### The problem
The required lines are those that contain "pixels"; pull them out of the data and copy them.
━━━━━━━━━━━━━━━━━━━━
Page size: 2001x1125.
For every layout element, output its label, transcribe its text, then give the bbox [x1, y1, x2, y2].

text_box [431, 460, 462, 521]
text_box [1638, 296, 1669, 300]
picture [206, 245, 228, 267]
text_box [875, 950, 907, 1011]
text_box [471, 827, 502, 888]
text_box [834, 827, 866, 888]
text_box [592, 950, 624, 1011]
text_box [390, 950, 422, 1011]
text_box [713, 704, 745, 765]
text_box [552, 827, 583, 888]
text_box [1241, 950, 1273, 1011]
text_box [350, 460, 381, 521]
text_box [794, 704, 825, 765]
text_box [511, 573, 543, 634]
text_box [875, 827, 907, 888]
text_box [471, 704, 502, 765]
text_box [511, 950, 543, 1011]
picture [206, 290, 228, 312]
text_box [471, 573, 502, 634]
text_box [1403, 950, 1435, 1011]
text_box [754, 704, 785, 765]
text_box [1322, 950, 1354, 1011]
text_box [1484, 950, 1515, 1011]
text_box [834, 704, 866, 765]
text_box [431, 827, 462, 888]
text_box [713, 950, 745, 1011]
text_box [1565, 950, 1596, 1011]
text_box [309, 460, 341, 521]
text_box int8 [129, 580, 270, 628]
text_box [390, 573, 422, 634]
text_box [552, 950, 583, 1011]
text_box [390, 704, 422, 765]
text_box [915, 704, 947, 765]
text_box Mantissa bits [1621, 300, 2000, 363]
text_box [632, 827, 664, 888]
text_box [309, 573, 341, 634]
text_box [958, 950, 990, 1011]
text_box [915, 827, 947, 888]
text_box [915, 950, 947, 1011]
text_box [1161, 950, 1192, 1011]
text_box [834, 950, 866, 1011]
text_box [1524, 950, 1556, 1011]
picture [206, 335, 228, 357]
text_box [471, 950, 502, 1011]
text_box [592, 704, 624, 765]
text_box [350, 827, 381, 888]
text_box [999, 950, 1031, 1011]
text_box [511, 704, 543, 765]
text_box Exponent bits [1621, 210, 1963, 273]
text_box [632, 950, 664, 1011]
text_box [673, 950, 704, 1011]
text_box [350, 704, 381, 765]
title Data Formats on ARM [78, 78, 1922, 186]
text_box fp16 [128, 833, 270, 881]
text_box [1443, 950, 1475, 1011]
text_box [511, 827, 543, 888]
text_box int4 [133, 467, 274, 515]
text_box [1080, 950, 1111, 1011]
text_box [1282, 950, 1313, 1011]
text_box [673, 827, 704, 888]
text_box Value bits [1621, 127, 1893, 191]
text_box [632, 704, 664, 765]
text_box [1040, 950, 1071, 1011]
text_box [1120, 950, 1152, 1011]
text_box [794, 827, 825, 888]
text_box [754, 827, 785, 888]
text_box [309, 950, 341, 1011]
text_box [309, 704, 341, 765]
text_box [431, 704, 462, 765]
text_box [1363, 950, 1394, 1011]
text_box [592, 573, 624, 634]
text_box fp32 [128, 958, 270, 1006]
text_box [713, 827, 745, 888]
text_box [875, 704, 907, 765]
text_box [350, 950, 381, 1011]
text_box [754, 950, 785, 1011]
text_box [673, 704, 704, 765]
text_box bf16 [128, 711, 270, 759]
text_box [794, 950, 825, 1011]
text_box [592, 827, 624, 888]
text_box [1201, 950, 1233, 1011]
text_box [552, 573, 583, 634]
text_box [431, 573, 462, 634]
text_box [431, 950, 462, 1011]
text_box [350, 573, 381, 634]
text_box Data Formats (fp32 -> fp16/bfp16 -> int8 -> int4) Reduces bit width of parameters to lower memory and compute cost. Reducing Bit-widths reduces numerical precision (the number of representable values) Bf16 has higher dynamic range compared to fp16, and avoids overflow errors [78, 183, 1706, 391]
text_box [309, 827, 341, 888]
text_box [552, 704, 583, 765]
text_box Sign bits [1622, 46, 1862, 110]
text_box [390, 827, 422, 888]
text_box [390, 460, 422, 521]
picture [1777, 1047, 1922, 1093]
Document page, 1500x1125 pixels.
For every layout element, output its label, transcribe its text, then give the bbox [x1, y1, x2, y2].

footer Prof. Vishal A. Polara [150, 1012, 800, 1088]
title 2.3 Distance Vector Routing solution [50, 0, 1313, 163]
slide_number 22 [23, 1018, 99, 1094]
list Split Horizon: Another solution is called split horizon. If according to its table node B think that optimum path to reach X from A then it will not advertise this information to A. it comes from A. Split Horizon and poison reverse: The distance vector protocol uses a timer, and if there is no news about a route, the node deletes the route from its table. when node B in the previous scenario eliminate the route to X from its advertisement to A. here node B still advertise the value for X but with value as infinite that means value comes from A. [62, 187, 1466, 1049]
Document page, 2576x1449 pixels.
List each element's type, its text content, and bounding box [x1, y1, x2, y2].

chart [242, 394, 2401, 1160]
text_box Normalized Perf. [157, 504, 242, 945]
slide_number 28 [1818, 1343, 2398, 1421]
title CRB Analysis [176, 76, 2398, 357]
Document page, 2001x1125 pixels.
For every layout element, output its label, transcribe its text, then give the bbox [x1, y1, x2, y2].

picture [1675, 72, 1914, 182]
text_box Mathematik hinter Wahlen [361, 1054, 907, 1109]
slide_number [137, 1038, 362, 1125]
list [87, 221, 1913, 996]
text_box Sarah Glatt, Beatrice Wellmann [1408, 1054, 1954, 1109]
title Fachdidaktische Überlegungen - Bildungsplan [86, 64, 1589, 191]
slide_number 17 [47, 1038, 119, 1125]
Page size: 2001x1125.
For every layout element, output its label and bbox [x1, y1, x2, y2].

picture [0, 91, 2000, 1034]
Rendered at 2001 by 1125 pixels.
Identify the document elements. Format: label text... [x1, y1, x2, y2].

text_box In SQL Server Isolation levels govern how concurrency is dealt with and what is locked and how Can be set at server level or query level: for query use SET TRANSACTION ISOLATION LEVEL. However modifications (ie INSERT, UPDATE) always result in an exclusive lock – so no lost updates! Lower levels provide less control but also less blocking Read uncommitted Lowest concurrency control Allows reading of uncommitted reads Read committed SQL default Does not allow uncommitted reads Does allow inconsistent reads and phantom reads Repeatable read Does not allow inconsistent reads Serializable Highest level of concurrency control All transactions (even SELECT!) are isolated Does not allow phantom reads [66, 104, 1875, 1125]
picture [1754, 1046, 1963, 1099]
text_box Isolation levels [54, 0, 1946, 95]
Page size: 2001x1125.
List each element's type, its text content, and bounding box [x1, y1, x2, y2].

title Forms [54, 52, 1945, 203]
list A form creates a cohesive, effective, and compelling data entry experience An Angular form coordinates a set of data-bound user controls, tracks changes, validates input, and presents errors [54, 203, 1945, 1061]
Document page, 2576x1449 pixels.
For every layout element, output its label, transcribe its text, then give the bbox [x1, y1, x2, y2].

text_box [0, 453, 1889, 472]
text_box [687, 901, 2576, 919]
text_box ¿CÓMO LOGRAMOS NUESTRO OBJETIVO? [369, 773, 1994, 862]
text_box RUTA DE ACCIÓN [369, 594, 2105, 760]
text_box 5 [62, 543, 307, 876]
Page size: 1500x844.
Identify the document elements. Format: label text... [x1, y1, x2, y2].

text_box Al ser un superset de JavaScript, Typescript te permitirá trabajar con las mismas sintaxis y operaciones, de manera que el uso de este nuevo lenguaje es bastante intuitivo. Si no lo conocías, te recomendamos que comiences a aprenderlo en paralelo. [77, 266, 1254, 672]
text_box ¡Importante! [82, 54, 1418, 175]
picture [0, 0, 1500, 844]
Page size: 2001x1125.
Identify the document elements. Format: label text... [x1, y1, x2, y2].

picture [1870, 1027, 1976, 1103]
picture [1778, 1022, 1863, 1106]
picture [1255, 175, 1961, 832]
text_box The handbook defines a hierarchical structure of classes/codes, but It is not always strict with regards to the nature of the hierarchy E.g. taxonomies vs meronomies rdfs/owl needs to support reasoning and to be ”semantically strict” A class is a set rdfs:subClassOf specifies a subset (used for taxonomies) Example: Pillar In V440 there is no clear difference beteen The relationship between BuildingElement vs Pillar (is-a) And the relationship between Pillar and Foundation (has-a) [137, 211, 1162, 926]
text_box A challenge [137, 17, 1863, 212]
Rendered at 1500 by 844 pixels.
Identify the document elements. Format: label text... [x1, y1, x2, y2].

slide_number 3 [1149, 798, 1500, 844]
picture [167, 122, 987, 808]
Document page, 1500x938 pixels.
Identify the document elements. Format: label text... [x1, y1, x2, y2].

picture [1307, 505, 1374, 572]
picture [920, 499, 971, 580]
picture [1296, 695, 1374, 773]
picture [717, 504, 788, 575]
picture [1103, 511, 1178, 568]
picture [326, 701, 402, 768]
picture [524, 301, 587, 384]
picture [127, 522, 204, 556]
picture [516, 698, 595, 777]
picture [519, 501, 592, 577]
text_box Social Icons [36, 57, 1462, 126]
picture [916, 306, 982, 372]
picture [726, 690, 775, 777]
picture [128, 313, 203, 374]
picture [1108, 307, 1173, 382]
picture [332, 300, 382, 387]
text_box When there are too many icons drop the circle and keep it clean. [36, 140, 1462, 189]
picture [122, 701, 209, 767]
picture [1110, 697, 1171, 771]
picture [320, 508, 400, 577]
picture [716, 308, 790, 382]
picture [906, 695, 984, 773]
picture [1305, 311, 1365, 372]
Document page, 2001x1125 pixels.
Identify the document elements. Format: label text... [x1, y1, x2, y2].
━━━━━━━━━━━━━━━━━━━━
### Solution to this problem
Document page, 1500x1125 pixels.
Document page, 2576x1449 pixels.
Document page, 2001x1125 pixels.
Rendered at 2001 by 1125 pixels.
Document page, 2576x1449 pixels.
Rendered at 1500 by 844 pixels.
Document page, 1500x938 pixels.
Document page, 2001x1125 pixels.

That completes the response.